▸ **What to work on**: When you find the line with "micrograph shows high-grade" among the records below, reproduce it and each line after it exactly, ending with the line with "staining by IHC".

** Opening Provided data block **

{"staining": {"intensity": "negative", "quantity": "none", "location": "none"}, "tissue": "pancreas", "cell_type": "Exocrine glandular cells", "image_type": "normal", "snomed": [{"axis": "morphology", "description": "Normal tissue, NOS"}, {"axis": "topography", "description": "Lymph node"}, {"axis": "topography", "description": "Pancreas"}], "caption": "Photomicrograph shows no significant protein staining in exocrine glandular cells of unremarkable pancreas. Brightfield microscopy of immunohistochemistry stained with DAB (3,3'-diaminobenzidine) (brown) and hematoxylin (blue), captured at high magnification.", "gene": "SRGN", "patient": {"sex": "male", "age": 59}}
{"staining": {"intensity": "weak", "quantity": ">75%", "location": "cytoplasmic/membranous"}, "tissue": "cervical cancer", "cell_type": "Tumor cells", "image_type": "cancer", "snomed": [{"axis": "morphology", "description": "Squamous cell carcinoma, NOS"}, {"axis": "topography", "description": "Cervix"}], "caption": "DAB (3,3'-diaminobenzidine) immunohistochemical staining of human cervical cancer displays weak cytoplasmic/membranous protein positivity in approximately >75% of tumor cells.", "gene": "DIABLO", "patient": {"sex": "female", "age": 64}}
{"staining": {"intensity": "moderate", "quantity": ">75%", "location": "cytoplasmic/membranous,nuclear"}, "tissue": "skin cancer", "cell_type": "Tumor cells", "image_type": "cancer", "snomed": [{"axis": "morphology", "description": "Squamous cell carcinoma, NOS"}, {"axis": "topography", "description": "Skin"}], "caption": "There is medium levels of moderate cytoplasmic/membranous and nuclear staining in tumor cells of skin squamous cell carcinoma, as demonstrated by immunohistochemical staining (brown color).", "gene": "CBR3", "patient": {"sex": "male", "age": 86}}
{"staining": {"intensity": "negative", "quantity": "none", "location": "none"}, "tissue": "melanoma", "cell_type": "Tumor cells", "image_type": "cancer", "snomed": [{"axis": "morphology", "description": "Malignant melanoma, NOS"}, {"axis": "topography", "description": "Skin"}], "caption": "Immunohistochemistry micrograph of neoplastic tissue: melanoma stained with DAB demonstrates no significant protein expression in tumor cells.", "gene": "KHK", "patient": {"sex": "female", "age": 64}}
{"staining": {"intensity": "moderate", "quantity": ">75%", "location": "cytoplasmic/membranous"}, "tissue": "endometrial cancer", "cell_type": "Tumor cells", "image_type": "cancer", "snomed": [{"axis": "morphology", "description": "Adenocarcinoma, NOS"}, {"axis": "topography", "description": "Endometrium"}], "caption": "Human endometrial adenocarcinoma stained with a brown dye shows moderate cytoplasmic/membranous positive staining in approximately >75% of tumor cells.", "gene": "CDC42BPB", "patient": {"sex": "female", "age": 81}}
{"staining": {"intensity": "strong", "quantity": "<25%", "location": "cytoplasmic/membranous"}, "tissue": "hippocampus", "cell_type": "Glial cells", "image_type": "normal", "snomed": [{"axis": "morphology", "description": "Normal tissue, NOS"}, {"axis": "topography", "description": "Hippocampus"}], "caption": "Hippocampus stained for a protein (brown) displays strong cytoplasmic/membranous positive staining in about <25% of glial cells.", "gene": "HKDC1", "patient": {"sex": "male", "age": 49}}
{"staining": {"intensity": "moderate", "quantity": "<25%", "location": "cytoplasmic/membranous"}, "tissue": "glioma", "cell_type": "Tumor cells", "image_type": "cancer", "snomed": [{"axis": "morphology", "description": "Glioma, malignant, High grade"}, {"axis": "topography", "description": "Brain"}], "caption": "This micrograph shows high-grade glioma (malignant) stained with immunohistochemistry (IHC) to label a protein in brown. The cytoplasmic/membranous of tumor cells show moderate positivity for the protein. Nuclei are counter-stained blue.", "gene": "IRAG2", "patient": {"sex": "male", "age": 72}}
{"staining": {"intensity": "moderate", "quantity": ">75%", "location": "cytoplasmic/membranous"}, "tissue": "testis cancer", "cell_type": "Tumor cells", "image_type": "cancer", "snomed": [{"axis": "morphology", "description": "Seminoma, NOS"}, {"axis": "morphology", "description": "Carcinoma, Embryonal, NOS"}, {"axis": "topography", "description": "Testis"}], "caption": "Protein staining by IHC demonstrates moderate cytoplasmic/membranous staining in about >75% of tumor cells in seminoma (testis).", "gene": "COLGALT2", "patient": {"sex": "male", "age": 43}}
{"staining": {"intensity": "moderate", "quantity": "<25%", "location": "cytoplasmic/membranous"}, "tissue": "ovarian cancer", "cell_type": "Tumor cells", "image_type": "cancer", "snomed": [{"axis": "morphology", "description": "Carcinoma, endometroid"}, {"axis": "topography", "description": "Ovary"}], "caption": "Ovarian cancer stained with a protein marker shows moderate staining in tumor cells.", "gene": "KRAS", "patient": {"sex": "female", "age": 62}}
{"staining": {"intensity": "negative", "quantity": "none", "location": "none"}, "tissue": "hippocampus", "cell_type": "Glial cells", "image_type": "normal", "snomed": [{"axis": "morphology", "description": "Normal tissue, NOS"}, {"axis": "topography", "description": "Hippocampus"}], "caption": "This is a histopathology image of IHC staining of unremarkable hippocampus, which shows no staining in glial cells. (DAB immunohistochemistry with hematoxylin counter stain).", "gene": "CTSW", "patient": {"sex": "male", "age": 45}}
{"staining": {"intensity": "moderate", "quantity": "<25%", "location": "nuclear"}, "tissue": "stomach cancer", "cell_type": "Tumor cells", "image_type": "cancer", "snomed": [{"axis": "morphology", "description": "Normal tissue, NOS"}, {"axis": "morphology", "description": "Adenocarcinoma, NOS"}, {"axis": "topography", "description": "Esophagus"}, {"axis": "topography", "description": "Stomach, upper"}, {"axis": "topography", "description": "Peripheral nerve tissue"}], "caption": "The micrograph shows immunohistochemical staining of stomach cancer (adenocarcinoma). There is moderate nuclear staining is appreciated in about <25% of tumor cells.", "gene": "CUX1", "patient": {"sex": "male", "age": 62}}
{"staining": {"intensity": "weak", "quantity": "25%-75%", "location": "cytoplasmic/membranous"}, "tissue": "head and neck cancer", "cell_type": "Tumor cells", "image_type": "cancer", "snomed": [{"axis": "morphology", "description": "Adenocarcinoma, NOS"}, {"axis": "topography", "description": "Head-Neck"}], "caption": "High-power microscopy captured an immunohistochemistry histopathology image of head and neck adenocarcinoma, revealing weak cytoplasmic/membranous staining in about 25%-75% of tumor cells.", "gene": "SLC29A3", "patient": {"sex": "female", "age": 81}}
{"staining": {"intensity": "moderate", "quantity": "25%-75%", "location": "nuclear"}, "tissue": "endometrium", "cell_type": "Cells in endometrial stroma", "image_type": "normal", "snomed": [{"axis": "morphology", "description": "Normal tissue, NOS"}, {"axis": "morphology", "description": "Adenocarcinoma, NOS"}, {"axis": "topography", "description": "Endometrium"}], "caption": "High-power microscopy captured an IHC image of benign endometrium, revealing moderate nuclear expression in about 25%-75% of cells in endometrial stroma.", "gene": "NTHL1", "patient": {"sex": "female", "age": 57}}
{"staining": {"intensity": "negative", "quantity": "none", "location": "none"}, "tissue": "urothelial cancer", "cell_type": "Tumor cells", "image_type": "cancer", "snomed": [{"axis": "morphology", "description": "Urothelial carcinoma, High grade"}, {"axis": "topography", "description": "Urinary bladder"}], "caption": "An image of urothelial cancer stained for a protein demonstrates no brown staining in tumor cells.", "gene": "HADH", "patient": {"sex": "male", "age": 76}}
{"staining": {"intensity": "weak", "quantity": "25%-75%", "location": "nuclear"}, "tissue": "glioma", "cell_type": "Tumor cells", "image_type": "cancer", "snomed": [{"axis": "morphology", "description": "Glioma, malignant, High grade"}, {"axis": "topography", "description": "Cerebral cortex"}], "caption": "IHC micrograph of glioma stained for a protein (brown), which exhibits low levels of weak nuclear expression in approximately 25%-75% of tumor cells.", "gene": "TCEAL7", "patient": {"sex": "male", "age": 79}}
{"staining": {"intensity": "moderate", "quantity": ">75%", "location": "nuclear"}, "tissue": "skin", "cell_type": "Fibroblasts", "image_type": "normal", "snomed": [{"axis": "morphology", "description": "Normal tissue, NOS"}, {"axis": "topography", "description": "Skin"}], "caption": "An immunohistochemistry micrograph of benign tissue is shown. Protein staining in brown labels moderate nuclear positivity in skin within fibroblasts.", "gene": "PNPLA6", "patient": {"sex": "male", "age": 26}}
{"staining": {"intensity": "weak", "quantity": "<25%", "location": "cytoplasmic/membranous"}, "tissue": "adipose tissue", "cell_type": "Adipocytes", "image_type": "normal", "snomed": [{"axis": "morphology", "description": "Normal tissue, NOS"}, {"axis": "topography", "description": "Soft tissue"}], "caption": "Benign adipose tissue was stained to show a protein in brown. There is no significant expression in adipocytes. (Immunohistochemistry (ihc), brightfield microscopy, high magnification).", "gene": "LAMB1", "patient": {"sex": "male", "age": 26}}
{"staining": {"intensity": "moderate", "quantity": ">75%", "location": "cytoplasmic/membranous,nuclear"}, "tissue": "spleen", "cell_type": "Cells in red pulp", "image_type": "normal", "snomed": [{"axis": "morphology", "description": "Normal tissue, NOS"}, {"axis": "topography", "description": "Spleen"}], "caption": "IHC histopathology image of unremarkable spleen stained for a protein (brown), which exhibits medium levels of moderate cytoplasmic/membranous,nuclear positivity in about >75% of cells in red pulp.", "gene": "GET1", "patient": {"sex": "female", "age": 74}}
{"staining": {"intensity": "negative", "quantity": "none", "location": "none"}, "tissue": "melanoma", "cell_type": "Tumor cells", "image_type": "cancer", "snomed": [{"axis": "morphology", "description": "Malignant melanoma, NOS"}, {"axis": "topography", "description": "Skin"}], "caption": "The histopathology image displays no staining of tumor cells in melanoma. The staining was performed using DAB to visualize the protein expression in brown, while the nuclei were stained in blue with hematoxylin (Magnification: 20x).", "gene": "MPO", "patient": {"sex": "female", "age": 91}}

** Closing Provided data block **

▸ **Exercise answer**:
{"staining": {"intensity": "moderate", "quantity": "<25%", "location": "cytoplasmic/membranous"}, "tissue": "glioma", "cell_type": "Tumor cells", "image_type": "cancer", "snomed": [{"axis": "morphology", "description": "Glioma, malignant, High grade"}, {"axis": "topography", "description": "Brain"}], "caption": "This micrograph shows high-grade glioma (malignant) stained with immunohistochemistry (IHC) to label a protein in brown. The cytoplasmic/membranous of tumor cells show moderate positivity for the protein. Nuclei are counter-stained blue.", "gene": "IRAG2", "patient": {"sex": "male", "age": 72}}
{"staining": {"intensity": "moderate", "quantity": ">75%", "location": "cytoplasmic/membranous"}, "tissue": "testis cancer", "cell_type": "Tumor cells", "image_type": "cancer", "snomed": [{"axis": "morphology", "description": "Seminoma, NOS"}, {"axis": "morphology", "description": "Carcinoma, Embryonal, NOS"}, {"axis": "topography", "description": "Testis"}], "caption": "Protein staining by IHC demonstrates moderate cytoplasmic/membranous staining in about >75% of tumor cells in seminoma (testis).", "gene": "COLGALT2", "patient": {"sex": "male", "age": 43}}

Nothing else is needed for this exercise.